ChatGPT’s visual perception has also been enhanced by GPT-4o, claims OpenAI. Another demonstration by Zoph highlighted how the model can be used to interpret facial expressions to divine insights about the user’s emotional state from photos or video footage.
GPT-4o’s capabilities in this area should be welcomed, said Sean Betts, Omnicom Media Group’s Chief Product & Technology Officer. “GPT-4o is the first technology humanity has ever developed that not only understands emotions but can also respond with emotion,” said Betts. “A lot of talk around generative AI chat models has centred around intelligence, but I think we now also need to start thinking about the emotional intelligence of generative AI. This is new territory for us, but one that I think will completely change our relationships with technology from now on.”

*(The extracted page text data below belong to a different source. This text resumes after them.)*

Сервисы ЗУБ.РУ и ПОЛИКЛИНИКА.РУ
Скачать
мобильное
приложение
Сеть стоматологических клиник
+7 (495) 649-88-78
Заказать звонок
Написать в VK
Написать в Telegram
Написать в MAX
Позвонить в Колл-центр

GPT Store now open to free users
Live emotion recognition remains a hugely controversial subject among AI researchers and academics, with many disputing the premise that it is possible to fully interpret how an individual is feeling from visual data alone. The implications of promoting GPT-4o’s supposed capabilities in this area were only partially addressed by OpenAI during the presentation, with Murati explaining that the firm was committed to continually working with red teamers and representatives of civil society to root out and resolve problems and ethical dilemmas.
OpenAI also announced that it would be making many premium features of ChatGPT available to free users, including access to its GPT store. The latter allows users to download generative AI applications powered by OpenAI’s LLMs tailored to specific use cases. A desktop version of ChatGPT was also announced, capable of live interpretation of data on the user’s screen. The app is only available to users of macOS, however, with a version for Windows to be released “later this year.”